Who knew a film about cancer could be so enjoyable.
An indie darling masterpiece, Me And Earl And The Dying Girl is a joyous filmmaking experience. The film centred on three young people and the dysfunctional adults that surround and influence them. Nobody is without fault and none of the characters act in a way you wouldn’t expect from the disenfranchised youth of the world today. Me And Earl And The Dying Girl feels real, its a real discussion and character study framed with some delightful cinematography and delicate homages to filmmakers come before.

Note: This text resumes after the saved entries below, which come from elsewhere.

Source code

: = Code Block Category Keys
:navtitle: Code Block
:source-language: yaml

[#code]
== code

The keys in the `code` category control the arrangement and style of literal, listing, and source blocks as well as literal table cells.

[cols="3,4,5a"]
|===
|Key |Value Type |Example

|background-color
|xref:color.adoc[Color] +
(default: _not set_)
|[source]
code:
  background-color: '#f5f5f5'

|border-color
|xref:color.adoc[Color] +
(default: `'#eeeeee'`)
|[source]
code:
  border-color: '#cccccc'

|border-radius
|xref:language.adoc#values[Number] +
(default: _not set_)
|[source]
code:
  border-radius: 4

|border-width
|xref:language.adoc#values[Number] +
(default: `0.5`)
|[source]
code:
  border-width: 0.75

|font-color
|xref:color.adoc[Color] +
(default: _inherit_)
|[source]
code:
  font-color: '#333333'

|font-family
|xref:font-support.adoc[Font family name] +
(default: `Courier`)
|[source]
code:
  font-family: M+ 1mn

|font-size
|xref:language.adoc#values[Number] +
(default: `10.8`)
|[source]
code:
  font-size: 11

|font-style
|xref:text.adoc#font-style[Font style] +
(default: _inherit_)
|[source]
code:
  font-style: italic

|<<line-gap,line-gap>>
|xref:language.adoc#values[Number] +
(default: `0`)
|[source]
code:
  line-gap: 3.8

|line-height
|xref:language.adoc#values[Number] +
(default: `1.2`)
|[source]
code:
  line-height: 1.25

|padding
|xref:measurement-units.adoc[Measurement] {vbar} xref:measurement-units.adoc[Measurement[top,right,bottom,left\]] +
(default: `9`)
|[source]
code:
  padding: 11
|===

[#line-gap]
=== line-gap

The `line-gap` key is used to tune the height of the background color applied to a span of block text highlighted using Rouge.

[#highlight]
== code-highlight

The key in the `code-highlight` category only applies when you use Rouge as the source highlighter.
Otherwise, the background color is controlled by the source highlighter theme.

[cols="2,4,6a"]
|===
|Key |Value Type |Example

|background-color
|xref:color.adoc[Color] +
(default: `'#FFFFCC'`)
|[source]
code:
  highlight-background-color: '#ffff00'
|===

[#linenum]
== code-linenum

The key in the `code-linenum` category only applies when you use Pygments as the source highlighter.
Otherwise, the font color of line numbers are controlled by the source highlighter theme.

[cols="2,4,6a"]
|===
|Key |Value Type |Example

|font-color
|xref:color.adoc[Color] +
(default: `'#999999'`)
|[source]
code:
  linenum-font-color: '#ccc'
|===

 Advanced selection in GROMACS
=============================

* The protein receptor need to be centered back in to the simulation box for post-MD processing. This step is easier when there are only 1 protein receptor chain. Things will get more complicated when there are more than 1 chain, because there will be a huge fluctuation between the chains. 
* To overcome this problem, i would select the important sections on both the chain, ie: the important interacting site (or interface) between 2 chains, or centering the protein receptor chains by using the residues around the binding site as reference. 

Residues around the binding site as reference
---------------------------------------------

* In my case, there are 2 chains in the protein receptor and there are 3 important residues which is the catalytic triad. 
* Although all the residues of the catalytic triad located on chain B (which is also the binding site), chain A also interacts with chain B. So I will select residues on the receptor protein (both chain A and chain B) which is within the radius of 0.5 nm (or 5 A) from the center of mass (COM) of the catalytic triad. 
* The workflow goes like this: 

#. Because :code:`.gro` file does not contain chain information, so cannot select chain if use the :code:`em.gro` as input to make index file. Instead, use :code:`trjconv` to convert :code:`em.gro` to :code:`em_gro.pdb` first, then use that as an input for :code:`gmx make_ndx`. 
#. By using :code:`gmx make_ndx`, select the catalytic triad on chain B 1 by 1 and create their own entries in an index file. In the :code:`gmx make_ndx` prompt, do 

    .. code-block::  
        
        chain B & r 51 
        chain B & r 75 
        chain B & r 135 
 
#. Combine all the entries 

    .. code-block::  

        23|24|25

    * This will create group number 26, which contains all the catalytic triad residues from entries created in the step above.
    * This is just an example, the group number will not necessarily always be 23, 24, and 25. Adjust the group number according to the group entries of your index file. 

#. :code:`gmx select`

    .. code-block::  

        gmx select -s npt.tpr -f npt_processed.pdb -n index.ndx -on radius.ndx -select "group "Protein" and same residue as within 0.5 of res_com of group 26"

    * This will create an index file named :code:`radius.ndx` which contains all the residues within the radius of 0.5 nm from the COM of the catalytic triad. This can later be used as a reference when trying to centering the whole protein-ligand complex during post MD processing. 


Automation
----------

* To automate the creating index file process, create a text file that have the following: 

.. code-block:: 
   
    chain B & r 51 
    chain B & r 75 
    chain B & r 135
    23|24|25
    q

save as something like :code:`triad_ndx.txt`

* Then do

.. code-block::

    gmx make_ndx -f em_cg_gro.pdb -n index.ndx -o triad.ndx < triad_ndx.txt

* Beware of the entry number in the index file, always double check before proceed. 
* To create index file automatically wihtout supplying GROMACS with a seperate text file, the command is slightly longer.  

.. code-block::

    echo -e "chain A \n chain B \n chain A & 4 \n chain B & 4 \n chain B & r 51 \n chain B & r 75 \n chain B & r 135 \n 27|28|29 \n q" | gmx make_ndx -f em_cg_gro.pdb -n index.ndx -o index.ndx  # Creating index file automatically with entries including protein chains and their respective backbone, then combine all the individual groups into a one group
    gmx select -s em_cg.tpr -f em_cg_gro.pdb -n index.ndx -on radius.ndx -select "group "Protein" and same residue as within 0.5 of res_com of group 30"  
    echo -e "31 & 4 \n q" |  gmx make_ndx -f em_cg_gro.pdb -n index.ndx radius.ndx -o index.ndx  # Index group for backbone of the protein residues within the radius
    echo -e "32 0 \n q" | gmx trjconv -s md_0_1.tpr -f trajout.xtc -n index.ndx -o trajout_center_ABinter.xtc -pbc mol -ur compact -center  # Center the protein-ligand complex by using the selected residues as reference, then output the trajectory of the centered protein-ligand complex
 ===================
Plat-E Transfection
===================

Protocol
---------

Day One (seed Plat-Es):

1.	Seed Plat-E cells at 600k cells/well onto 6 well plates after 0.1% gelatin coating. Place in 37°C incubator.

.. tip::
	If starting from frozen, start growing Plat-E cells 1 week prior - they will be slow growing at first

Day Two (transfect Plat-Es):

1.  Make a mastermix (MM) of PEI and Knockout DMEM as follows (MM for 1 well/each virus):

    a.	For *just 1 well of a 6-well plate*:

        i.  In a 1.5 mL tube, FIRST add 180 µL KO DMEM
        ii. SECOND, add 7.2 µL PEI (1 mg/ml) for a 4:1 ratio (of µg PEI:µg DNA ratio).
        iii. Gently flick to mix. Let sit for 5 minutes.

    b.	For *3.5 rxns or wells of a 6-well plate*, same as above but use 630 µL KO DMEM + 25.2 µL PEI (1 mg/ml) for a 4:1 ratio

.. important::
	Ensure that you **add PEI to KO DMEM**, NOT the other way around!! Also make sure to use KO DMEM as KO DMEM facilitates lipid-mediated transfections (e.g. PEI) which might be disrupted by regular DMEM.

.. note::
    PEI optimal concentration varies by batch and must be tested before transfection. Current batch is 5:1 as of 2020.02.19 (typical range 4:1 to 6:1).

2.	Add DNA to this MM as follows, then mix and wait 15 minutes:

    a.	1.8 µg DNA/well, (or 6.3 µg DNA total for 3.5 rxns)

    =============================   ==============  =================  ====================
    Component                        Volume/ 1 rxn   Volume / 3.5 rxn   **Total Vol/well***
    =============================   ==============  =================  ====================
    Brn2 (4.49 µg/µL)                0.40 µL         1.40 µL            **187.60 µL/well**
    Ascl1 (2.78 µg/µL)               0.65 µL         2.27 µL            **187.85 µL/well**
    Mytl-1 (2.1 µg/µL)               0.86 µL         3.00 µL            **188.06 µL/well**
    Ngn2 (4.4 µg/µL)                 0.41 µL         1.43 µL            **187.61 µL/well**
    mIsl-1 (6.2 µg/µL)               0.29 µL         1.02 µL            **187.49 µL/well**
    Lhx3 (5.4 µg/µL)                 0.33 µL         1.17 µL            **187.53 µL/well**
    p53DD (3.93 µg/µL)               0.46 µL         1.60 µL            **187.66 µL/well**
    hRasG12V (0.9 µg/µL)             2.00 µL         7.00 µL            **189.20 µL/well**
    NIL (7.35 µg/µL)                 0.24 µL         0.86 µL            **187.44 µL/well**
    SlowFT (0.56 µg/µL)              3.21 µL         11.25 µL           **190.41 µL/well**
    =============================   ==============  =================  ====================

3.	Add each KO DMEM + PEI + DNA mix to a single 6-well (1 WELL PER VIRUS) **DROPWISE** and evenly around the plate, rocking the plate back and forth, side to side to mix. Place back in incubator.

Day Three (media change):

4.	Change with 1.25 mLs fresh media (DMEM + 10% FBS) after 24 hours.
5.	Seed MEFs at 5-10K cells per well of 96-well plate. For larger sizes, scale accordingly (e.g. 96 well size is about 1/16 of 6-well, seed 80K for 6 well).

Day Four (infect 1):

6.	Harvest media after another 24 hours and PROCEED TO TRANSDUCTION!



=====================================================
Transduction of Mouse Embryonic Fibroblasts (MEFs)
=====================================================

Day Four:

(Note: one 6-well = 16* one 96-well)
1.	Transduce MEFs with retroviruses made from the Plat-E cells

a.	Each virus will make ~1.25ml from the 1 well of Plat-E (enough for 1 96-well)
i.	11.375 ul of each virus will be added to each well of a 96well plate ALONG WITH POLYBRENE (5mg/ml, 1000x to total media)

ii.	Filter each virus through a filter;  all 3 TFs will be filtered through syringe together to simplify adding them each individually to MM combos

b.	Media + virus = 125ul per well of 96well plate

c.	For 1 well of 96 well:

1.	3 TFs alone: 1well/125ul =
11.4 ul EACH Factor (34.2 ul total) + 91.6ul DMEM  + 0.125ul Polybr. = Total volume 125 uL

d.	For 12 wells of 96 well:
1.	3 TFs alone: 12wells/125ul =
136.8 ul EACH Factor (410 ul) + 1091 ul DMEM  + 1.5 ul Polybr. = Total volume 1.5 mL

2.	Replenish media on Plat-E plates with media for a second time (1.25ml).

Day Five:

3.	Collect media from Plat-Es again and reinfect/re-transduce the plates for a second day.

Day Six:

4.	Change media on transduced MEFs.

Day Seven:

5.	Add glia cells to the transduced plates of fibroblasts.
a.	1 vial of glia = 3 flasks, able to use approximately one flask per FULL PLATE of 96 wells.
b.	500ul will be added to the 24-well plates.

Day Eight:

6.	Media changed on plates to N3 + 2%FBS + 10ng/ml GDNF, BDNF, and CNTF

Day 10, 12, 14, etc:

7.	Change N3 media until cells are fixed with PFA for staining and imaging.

Greg, enchanting wide eyed Thomas Mann, is a high school anomoly, a figure who coasts by being everybody and nobody’s friend. His life is altered as an acquaintance, Rachel, is diagnosed with cancer and after some awkward interaction, Greg and his best friend/co-worker Earl are coerced into making a DIY film about her as she goes through chemotherapy. The plot is subdued and the film plays out with no real urgency as instead we are treated to character growth and the exploration of adolescence in a way not seem in the latest John Green novel or Sci Fi tween blockbuster. Greg, Earl and Rachel are all unusual characters, each doing what they need to do to survive school life and unsure of how to act when responsibility and change is thrust upon them. Their parents are varied, from Greg’s overinvolved mother and eccentric father, to Rachel’s self involved mother to Earl’s absent family unit. I didn’t particularly relate with any character in the film, but i know people that fit each role and the story plays perfectly to each.
The performances in the film are magical and allow complete suspension of disbelief. Thomas Mann is enchanting but directionless as Greg, his performances since Project X seem to just get better and better. Olivia Cooke plays the damaged Rachel convincingly. The potential for a young actor to oversell the drama in what is frequently a darker comedy is high but Cooke is up for the challenge here. Newcomer RJ Cyler is subdued but executed the Earl character well, his interaction with Mann a frequent highlight of the film. The supporting cast is equally enjoyable with comedy mainstays like Nick Offerman and Molly Shannon providing dark comedic elements to each scene, Jon Bernthal stealing each scene he is in.
Alfonso Gomez-Rejon directing his second feature film after dabbling in television has created an engaging piece of art with Me And Earl And The Dying Girl. As the story progresses the editing becomes slower and the frantic pace dissipates as it reflects the characters interactions and mood. The homemade films are little homage pieces to classic filmmaking as well as the more indie and DIY styles. Anybody can be a filmmaker in this world. The lighting and colour palette are changed and in increasingly subtle ways, we are drawn into the mood of the piece, our emotional attachment to the film growing towards a conclusion that feels like the only logical end despite its shock. Gomez-Rejon has brought to life a difficult part of life for many but made sure it never strayed into the absurd, the melodramatic or superficial.
Perhaps a coming of age tale that not many of us will ever have to confront ourselves, Me And Earl And The Dying Girl still feels vital and important against a backdrop of teen movies focused on switching on and tuning out. A wonderfully assembled cast, well paced narrative and character development and beautiful story ensure that the film will continue to receive accolades this year and potentially go down with a host of other cult teen must see films.